Wenigstens ersparen einem K.I.Z. das ansonsten übliche Schwulenbashing. »Es wird Zeit, sich die Hände zu reichen und sich auch unter Männern an die Schwänze zu fassen«, heißt es auf der neuen Platte. »Wir sagen wohl als einzige, dass Schwulenhass nazimäßig ist«, sagt Tarek. Maxim führt die weiteren Pläne aus: »Auf dem nächsten Album legen wir uns vielleicht ein Schwulenimage zu.« Tarek ergänzt: »Inzest und Sodomie haben wir bisher ausgelassen. Wir brauchen ja noch Material für die kommenden Platten.« Und sollte die Provo-Masche langweilig werden, kann man umsatteln, wie Nico sagt: »Wir malen dann einfach Aquarelle mit der Gulaschkanone und verkaufen sie bei Ebay.«

Doch K.I.Z. verfügen auch über eine parodistische Seite. »Walpurgisnacht« und »Neuruppin« sind überdrehte Slashermovie-Zitate. Das »House of the rising sun«, das in dem altbekannten Song in New Orleans steht, wird zum »Haus in Neuruppin«, zu dem ein Serienmörder seine blutigen Wochenendausflüge macht. »Pauch it« ist ein Loblied auf das Kettenrauchen. »Der durch die Tür Geher« ist eine Persiflage auf das Durchschnittswochenende eines Berliners aus der Unterschicht. Diese Songs sind in der Tat ziemlich amüsant.

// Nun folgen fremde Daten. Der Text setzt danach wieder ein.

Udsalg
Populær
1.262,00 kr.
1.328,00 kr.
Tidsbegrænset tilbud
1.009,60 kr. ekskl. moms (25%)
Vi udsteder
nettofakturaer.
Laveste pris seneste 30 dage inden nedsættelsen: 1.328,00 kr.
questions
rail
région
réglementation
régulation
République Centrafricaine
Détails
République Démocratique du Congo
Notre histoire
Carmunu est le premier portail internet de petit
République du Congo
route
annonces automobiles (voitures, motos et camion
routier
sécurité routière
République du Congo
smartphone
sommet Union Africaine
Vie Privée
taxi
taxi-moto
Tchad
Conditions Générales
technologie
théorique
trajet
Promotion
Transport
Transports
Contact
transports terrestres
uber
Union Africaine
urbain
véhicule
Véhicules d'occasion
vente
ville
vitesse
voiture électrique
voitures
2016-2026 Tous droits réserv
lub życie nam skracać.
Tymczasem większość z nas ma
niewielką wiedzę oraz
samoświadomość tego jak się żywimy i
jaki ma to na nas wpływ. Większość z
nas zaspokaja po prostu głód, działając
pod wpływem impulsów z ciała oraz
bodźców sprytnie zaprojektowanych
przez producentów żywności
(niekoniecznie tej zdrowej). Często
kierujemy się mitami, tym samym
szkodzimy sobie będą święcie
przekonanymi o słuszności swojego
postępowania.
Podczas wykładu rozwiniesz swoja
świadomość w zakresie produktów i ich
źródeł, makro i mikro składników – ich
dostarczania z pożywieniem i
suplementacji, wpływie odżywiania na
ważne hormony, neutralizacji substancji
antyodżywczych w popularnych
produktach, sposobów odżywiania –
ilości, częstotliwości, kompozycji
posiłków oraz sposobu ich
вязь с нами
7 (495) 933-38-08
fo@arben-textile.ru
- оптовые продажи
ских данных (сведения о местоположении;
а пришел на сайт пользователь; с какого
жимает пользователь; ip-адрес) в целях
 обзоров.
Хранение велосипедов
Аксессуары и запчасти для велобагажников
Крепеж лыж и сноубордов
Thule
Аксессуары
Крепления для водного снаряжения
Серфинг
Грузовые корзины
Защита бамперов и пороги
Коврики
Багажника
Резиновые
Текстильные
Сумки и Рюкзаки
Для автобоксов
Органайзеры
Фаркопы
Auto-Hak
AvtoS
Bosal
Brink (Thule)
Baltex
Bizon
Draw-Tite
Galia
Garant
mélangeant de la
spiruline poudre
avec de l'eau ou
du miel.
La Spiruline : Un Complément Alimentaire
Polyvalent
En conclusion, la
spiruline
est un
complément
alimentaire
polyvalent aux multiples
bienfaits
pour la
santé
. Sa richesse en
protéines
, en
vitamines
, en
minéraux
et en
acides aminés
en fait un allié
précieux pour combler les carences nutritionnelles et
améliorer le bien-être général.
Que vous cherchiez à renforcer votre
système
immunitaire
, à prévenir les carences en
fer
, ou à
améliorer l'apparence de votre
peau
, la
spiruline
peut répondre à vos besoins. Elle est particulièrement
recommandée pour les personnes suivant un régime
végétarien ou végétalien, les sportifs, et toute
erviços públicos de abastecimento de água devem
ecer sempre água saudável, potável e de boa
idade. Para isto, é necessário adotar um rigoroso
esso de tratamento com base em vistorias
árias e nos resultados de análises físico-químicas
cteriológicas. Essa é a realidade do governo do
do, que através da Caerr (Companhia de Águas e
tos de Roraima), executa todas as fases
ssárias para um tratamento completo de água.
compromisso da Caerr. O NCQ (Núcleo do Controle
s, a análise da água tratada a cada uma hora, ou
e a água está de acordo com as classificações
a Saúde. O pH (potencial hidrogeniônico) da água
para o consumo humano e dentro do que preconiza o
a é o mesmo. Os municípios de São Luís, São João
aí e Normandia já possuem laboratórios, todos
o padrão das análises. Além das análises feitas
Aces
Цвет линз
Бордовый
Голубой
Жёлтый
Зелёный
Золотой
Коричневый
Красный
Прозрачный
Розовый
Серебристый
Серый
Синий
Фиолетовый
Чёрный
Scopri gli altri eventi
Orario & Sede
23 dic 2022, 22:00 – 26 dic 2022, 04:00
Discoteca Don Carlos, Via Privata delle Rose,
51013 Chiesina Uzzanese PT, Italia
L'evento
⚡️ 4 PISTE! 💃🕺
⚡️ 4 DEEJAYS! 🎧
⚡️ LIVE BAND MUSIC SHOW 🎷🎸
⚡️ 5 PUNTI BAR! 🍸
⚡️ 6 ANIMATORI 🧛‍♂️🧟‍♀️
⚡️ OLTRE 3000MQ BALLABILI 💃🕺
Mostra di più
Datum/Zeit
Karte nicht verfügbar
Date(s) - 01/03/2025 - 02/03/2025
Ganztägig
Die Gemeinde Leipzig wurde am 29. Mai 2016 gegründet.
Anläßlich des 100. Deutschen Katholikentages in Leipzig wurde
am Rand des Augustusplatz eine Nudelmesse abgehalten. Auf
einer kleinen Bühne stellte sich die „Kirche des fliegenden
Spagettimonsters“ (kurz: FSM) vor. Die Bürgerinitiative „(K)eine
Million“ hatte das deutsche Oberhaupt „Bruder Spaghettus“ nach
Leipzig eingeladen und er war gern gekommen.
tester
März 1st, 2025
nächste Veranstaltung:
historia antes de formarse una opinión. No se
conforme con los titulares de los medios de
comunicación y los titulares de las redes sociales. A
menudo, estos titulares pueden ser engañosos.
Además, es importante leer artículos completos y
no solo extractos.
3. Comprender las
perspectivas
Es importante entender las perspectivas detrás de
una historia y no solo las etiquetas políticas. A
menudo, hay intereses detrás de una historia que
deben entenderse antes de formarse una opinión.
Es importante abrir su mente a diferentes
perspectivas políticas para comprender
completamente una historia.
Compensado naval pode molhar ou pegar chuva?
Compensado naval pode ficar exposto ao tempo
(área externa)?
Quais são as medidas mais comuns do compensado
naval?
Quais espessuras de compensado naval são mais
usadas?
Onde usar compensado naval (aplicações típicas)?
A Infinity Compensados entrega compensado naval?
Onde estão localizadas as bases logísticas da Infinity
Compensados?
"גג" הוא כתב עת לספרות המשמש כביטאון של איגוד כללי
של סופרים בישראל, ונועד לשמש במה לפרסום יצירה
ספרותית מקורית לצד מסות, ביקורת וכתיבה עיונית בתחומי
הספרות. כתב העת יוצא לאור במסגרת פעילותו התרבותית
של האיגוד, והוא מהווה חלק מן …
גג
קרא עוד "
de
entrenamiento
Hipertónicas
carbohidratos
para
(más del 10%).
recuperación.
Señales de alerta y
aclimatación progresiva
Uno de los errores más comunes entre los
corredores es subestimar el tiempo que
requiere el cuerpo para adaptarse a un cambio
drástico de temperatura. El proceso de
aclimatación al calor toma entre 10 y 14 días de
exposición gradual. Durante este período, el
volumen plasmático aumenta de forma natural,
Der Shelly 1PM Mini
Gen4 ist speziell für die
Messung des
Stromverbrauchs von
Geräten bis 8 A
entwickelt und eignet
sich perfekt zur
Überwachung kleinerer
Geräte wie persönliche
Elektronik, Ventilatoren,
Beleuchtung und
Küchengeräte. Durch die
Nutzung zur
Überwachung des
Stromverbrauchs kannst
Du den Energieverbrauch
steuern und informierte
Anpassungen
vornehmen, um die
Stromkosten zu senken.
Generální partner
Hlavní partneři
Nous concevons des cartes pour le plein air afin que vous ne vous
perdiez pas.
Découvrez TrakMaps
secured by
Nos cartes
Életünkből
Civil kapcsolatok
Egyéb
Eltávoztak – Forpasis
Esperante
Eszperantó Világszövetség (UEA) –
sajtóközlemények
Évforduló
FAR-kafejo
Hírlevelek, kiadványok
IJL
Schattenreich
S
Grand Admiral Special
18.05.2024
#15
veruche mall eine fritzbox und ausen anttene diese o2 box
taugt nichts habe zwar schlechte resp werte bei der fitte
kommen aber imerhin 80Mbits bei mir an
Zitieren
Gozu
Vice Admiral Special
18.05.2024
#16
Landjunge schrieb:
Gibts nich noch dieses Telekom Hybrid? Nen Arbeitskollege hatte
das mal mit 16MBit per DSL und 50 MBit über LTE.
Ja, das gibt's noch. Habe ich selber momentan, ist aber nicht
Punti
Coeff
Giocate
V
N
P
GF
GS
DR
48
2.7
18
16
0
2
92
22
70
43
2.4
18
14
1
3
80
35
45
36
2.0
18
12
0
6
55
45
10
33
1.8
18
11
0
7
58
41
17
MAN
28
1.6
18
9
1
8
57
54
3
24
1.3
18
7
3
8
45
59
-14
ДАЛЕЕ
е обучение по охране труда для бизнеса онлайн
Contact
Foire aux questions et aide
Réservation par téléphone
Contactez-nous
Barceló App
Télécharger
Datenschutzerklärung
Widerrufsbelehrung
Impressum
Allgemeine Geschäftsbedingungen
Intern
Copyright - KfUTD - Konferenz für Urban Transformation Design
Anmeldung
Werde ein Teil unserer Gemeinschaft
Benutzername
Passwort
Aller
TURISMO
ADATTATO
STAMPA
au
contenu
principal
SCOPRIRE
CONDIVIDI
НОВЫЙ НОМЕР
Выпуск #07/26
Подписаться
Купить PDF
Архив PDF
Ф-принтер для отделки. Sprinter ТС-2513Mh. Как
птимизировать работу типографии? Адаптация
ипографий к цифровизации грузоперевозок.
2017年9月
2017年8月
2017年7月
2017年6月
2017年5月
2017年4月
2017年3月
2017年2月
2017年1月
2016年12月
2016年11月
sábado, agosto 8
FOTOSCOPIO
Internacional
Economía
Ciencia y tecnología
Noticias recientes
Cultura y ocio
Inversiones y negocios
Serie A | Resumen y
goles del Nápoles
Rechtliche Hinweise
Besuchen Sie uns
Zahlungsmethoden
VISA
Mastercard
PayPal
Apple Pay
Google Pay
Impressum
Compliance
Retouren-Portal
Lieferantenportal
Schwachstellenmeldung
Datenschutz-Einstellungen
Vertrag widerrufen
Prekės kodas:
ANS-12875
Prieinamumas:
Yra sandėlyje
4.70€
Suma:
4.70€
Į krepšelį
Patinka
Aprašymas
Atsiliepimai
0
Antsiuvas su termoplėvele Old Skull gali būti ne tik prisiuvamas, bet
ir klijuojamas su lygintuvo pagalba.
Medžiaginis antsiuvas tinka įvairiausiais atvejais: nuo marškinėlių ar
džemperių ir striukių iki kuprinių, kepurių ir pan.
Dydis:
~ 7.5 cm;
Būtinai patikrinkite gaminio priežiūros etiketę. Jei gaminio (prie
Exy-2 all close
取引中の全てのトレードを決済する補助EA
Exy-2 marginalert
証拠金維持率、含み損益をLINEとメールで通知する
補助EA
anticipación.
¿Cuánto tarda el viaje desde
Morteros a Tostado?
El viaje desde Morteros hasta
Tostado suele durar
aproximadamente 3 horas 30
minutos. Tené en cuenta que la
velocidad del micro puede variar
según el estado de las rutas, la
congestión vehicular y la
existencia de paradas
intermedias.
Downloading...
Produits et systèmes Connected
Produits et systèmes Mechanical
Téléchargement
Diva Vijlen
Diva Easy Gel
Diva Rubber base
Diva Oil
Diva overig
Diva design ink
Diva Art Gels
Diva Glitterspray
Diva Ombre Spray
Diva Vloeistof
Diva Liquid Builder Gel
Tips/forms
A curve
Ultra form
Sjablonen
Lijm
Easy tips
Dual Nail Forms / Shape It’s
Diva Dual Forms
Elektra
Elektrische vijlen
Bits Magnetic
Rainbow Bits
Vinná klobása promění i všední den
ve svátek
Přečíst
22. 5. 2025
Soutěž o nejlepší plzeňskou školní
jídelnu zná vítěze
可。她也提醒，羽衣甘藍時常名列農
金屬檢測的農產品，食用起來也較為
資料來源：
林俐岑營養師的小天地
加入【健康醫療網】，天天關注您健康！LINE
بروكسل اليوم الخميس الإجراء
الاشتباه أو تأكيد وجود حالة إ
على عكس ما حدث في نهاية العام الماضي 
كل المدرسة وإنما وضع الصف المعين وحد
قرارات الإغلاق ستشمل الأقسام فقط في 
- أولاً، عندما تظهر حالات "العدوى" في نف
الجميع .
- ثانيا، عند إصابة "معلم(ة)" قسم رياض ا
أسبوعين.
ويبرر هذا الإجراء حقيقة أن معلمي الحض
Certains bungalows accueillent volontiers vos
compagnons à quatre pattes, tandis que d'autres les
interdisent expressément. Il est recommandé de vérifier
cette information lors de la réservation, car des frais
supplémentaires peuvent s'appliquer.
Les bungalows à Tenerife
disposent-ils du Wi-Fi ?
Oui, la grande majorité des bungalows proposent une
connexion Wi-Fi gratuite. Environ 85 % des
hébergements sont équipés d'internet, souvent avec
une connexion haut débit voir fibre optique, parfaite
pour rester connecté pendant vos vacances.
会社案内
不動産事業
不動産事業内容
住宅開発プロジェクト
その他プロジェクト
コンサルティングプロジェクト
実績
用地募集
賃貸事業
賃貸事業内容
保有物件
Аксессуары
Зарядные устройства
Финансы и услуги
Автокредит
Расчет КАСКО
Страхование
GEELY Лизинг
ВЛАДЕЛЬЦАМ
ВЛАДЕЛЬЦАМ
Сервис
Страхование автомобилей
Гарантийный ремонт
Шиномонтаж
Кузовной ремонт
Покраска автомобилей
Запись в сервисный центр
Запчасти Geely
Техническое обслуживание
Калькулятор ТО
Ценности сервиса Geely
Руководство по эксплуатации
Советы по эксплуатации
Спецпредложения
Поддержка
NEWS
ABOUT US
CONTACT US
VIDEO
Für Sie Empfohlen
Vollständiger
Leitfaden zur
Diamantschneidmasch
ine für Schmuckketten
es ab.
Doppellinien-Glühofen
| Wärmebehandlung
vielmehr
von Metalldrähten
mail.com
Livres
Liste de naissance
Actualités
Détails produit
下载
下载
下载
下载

Die Parodie gelingt K.I.Z. jedoch vor allem in der Musik. Sie erinnert irgendwie an HipHop, klingt jedoch so daneben, als spiele jemand Klingeltöne auf einer Stereoanlage am Ballermann ab. Nur »Schwarz, rot, Geld«, eine peinliche Mischung aus Raps und Rockgitarren, hätte man sich sparen können.

Der Hype um »Hahnenkampf« ist recht groß. Das Majorlabel Universal hat das Rumoren um die Band im vergangenen Jahr registriert, sich die Lizenz für den Verkauf des Albums gesichert und eine große Werbekampagne betrieben. K.I.Z. sind für den MTV Europe Music Award in der Kategorie »New Sound of Europe« nominiert. Die Provokationen mögen die Aufmerksamkeit ebenso auf sich ziehen wie die Parodien. Der vermeintliche Abschied vom Gangster- und Pornorap, der in den Feuilletons bejubelt wird, hat einen anderen Grund: Es gibt zu viel von dem Kram. Bei der Flut von Veröffentlichungen des gottesfürchtigen Gangsters Bushido, des als »Arschfickmann« bekannt gewordenen Sido und ihresgleichen haben die Käufer irgendwann genug. K.I.Z. kommen da gerade recht, dem Feuilleton wie dem Musik­geschäft.